### Aim
Rewrite every line of the material below as a numbered list, dropping any blank lines.

### Stored rows
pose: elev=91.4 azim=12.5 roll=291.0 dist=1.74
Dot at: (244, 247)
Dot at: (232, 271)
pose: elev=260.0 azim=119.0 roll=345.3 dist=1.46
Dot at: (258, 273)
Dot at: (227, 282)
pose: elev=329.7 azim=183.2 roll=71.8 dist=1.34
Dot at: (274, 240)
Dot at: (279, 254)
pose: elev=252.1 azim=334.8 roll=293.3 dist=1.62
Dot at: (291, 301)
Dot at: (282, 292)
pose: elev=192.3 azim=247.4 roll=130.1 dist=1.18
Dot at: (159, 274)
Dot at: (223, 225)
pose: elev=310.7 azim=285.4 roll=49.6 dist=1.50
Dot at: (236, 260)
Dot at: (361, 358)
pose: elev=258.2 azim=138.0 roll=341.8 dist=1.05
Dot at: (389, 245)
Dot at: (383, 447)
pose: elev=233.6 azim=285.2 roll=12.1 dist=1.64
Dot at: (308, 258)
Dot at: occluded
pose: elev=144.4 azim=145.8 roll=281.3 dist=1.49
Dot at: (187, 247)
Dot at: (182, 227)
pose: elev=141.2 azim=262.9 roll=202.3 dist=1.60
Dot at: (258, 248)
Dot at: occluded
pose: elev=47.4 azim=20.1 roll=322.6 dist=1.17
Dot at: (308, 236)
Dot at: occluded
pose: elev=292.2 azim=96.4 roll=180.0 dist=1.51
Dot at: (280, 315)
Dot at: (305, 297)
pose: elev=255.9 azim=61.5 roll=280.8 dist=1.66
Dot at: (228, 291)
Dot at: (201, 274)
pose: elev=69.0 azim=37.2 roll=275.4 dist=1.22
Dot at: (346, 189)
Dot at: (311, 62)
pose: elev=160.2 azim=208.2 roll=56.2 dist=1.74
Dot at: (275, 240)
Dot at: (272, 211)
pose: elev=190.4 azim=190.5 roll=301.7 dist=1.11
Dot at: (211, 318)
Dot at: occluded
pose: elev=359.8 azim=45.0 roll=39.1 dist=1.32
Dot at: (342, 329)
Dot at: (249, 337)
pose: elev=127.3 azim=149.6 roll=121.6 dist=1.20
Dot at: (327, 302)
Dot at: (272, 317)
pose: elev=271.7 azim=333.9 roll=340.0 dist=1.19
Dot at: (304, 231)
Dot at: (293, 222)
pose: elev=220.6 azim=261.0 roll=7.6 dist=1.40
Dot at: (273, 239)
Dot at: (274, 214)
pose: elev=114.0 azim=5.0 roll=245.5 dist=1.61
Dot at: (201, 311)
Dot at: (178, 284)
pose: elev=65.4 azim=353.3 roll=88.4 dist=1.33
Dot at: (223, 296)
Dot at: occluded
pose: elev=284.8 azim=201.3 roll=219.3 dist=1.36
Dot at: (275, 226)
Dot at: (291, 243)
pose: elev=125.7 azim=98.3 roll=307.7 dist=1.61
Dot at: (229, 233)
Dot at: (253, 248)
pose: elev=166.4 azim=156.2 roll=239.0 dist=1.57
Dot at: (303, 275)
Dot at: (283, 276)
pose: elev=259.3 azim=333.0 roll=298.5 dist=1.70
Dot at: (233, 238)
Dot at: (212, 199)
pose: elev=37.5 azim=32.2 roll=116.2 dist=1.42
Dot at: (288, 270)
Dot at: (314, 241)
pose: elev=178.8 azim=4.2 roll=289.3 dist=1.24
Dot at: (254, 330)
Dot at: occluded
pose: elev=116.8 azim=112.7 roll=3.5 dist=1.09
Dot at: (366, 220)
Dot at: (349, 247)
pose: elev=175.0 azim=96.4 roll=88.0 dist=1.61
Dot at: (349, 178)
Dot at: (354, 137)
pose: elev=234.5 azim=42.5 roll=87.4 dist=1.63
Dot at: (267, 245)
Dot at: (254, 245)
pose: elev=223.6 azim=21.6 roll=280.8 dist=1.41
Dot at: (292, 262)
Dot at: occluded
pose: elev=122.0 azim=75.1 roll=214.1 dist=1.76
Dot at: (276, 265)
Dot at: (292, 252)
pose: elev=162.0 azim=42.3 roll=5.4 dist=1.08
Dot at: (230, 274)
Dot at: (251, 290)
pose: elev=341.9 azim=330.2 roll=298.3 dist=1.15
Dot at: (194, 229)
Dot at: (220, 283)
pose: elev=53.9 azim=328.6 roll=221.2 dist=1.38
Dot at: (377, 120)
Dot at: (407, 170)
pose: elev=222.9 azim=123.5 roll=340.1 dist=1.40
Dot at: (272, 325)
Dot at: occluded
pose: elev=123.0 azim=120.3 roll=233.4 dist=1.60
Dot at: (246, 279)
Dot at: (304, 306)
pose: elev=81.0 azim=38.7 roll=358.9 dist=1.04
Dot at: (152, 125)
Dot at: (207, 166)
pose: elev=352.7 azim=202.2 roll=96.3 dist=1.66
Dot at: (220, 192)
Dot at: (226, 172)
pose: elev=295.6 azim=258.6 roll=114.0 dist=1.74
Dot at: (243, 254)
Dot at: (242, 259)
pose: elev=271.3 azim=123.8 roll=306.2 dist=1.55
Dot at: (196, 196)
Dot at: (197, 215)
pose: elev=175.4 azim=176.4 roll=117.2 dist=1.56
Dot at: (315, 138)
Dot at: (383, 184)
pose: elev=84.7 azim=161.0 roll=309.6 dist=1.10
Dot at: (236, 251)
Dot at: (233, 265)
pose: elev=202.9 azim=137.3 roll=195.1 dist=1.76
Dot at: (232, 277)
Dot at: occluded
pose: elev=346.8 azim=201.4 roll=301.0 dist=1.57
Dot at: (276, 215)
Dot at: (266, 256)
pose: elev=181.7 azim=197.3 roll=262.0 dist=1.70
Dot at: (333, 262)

### Finished exercise
1. pose: elev=91.4 azim=12.5 roll=291.0 dist=1.74
2. Dot at: (244, 247)
3. Dot at: (232, 271)
4. pose: elev=260.0 azim=119.0 roll=345.3 dist=1.46
5. Dot at: (258, 273)
6. Dot at: (227, 282)
7. pose: elev=329.7 azim=183.2 roll=71.8 dist=1.34
8. Dot at: (274, 240)
9. Dot at: (279, 254)
10. pose: elev=252.1 azim=334.8 roll=293.3 dist=1.62
11. Dot at: (291, 301)
12. Dot at: (282, 292)
13. pose: elev=192.3 azim=247.4 roll=130.1 dist=1.18
14. Dot at: (159, 274)
15. Dot at: (223, 225)
16. pose: elev=310.7 azim=285.4 roll=49.6 dist=1.50
17. Dot at: (236, 260)
18. Dot at: (361, 358)
19. pose: elev=258.2 azim=138.0 roll=341.8 dist=1.05
20. Dot at: (389, 245)
21. Dot at: (383, 447)
22. pose: elev=233.6 azim=285.2 roll=12.1 dist=1.64
23. Dot at: (308, 258)
24. Dot at: occluded
25. pose: elev=144.4 azim=145.8 roll=281.3 dist=1.49
26. Dot at: (187, 247)
27. Dot at: (182, 227)
28. pose: elev=141.2 azim=262.9 roll=202.3 dist=1.60
29. Dot at: (258, 248)
30. Dot at: occluded
31. pose: elev=47.4 azim=20.1 roll=322.6 dist=1.17
32. Dot at: (308, 236)
33. Dot at: occluded
34. pose: elev=292.2 azim=96.4 roll=180.0 dist=1.51
35. Dot at: (280, 315)
36. Dot at: (305, 297)
37. pose: elev=255.9 azim=61.5 roll=280.8 dist=1.66
38. Dot at: (228, 291)
39. Dot at: (201, 274)
40. pose: elev=69.0 azim=37.2 roll=275.4 dist=1.22
41. Dot at: (346, 189)
42. Dot at: (311, 62)
43. pose: elev=160.2 azim=208.2 roll=56.2 dist=1.74
44. Dot at: (275, 240)
45. Dot at: (272, 211)
46. pose: elev=190.4 azim=190.5 roll=301.7 dist=1.11
47. Dot at: (211, 318)
48. Dot at: occluded
49. pose: elev=359.8 azim=45.0 roll=39.1 dist=1.32
50. Dot at: (342, 329)
51. Dot at: (249, 337)
52. pose: elev=127.3 azim=149.6 roll=121.6 dist=1.20
53. Dot at: (327, 302)
54. Dot at: (272, 317)
55. pose: elev=271.7 azim=333.9 roll=340.0 dist=1.19
56. Dot at: (304, 231)
57. Dot at: (293, 222)
58. pose: elev=220.6 azim=261.0 roll=7.6 dist=1.40
59. Dot at: (273, 239)
60. Dot at: (274, 214)
61. pose: elev=114.0 azim=5.0 roll=245.5 dist=1.61
62. Dot at: (201, 311)
63. Dot at: (178, 284)
64. pose: elev=65.4 azim=353.3 roll=88.4 dist=1.33
65. Dot at: (223, 296)
66. Dot at: occluded
67. pose: elev=284.8 azim=201.3 roll=219.3 dist=1.36
68. Dot at: (275, 226)
69. Dot at: (291, 243)
70. pose: elev=125.7 azim=98.3 roll=307.7 dist=1.61
71. Dot at: (229, 233)
72. Dot at: (253, 248)
73. pose: elev=166.4 azim=156.2 roll=239.0 dist=1.57
74. Dot at: (303, 275)
75. Dot at: (283, 276)
76. pose: elev=259.3 azim=333.0 roll=298.5 dist=1.70
77. Dot at: (233, 238)
78. Dot at: (212, 199)
79. pose: elev=37.5 azim=32.2 roll=116.2 dist=1.42
80. Dot at: (288, 270)
81. Dot at: (314, 241)
82. pose: elev=178.8 azim=4.2 roll=289.3 dist=1.24
83. Dot at: (254, 330)
84. Dot at: occluded
85. pose: elev=116.8 azim=112.7 roll=3.5 dist=1.09
86. Dot at: (366, 220)
87. Dot at: (349, 247)
88. pose: elev=175.0 azim=96.4 roll=88.0 dist=1.61
89. Dot at: (349, 178)
90. Dot at: (354, 137)
91. pose: elev=234.5 azim=42.5 roll=87.4 dist=1.63
92. Dot at: (267, 245)
93. Dot at: (254, 245)
94. pose: elev=223.6 azim=21.6 roll=280.8 dist=1.41
95. Dot at: (292, 262)
96. Dot at: occluded
97. pose: elev=122.0 azim=75.1 roll=214.1 dist=1.76
98. Dot at: (276, 265)
99. Dot at: (292, 252)
100. pose: elev=162.0 azim=42.3 roll=5.4 dist=1.08
101. Dot at: (230, 274)
102. Dot at: (251, 290)
103. pose: elev=341.9 azim=330.2 roll=298.3 dist=1.15
104. Dot at: (194, 229)
105. Dot at: (220, 283)
106. pose: elev=53.9 azim=328.6 roll=221.2 dist=1.38
107. Dot at: (377, 120)
108. Dot at: (407, 170)
109. pose: elev=222.9 azim=123.5 roll=340.1 dist=1.40
110. Dot at: (272, 325)
111. Dot at: occluded
112. pose: elev=123.0 azim=120.3 roll=233.4 dist=1.60
113. Dot at: (246, 279)
114. Dot at: (304, 306)
115. pose: elev=81.0 azim=38.7 roll=358.9 dist=1.04
116. Dot at: (152, 125)
117. Dot at: (207, 166)
118. pose: elev=352.7 azim=202.2 roll=96.3 dist=1.66
119. Dot at: (220, 192)
120. Dot at: (226, 172)
121. pose: elev=295.6 azim=258.6 roll=114.0 dist=1.74
122. Dot at: (243, 254)
123. Dot at: (242, 259)
124. pose: elev=271.3 azim=123.8 roll=306.2 dist=1.55
125. Dot at: (196, 196)
126. Dot at: (197, 215)
127. pose: elev=175.4 azim=176.4 roll=117.2 dist=1.56
128. Dot at: (315, 138)
129. Dot at: (383, 184)
130. pose: elev=84.7 azim=161.0 roll=309.6 dist=1.10
131. Dot at: (236, 251)
132. Dot at: (233, 265)
133. pose: elev=202.9 azim=137.3 roll=195.1 dist=1.76
134. Dot at: (232, 277)
135. Dot at: occluded
136. pose: elev=346.8 azim=201.4 roll=301.0 dist=1.57
137. Dot at: (276, 215)
138. Dot at: (266, 256)
139. pose: elev=181.7 azim=197.3 roll=262.0 dist=1.70
140. Dot at: (333, 262)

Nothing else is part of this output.